Our aim is to find the infection rate, $\beta$ and progression rate $\gamma$ manually to fit the data. In order to do this, we will create sliders to vary these two parameters

In [48]:
#Import package to solve the system of differential equations
from scipy.integrate import odeint

#Create our Model

# Arizona Population from google search
N = 7.276 *(10**6)
# Initial number of infected and recovered individuals, I0 and R0.
I0, R0 = 1, 0
#Initial number of hospitalized individuals H0
H0 = 0
# Everyone else, S0, is susceptible to infection initially.
S0 = N - I0 - R0 - H0
# Contact rate, beta, and mean recovery rate, gamma, (in 1/days).
beta, gamma = .175, .05

#Add in parameters f and c, percent hospitalization and recovery rate (1/day)
f,c = 0.01, 0.17
# A grid of time points (in days)
t = np.linspace(0, 181, 181)

# The SIR model differential equations.
def deriv(y, t, N, beta, gamma,f,c):
    S, I, H, R = y
    dSdt = -beta * S * I / N
    dIdt = beta * S * I / N - gamma * I
    dHdt = gamma*f*I-c*H
    dRdt = gamma * (1-f)*I + c*H
    return dSdt, dIdt, dHdt, dRdt

# Initial conditions vector
y0 = S0, I0, H0, R0
# Integrate the SIHR equations over the time grid, t.
ret = odeint(deriv, y0, t, args=(N, beta, gamma,f,c))
S, I, H, R = ret.T

In [50]:
#Allows for interactive plot and slider functionality
%matplotlib notebook
from matplotlib.widgets import Slider

#Create a figure object and plot Covid Data and our solution, H
fig, ax = plt.subplots()
line, = ax.plot(t, H, lw=2) #This will be manipulated by our sliders
ax.plot(t,covid_pd['Hospitalizations'])
ax.set_xlabel('Time [days]')
ax.set_ylabel('Number of Hospitalizations')
ax.set_title('Arizona COVID Hospitalization Data')

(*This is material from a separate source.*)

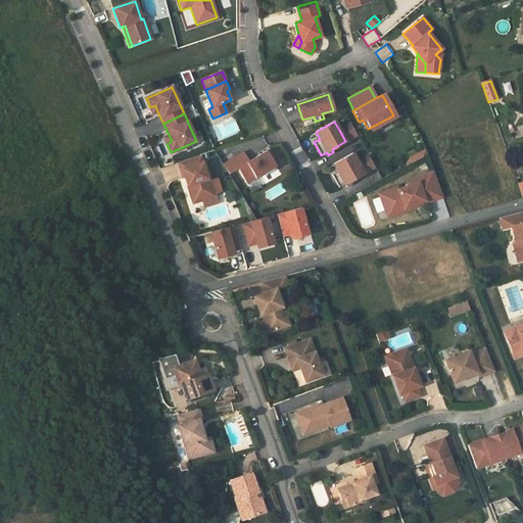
[(339,130),(345,141),(358,135),(350,124),(339,130)]
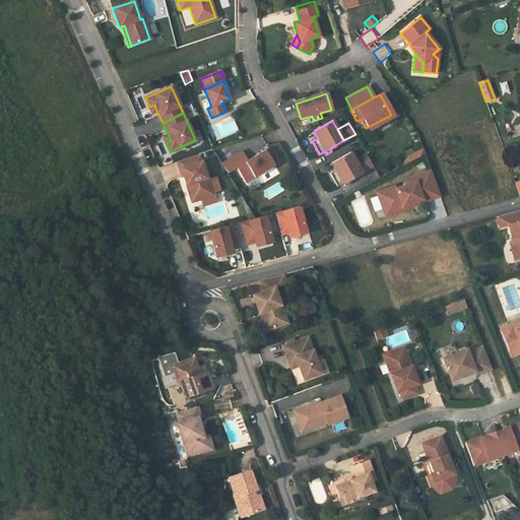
[(245,183),(274,166),(265,150),(248,160),(243,151),(222,164),(228,173),(237,168),(245,183)]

# adjust the main plot to make room for the sliders
fig.subplots_adjust(bottom=0.4)

# Make a horizontal slider to control the gamma.
axgamma = fig.add_axes([0.1, 0.1, 0.8, 0.03])
gamma_slider = Slider(
    ax=axgamma,
    label='Gamma',
    valmin=0.01,
    valmax=3,
    valinit=0.19,
)

# Make another horizontal slider to control beta
axbeta = fig.add_axes([0.1, 0.25, 0.8, 0.03])
beta_slider = Slider(
    ax=axbeta,
    label="Beta",
    valmin=0.01,
    valmax=0.8,
    valinit= 0.3121,
)


# The function to be called anytime a slider's value changes
def update(val):
    ret = odeint(deriv, y0, t, args=(N, beta_slider.val, gamma_slider.val,f,c))
    S, I, H, R = ret.T
    line.set_ydata(H)
    fig.canvas.draw_idle()


# register the update function with each slider
beta_slider.on_changed(update)
gamma_slider.on_changed(update)

plt.show()

<IPython.core.display.Javascript object>

The parameters $\beta$ and $\gamma$ can be varied using our sliders to try to fit the data with our solution curve. I've found that values of $\beta=0.312$ and $\gamma = .19$ seem to approximate the data reasonably well, but one could continue to try different combinations to better fit our observed results.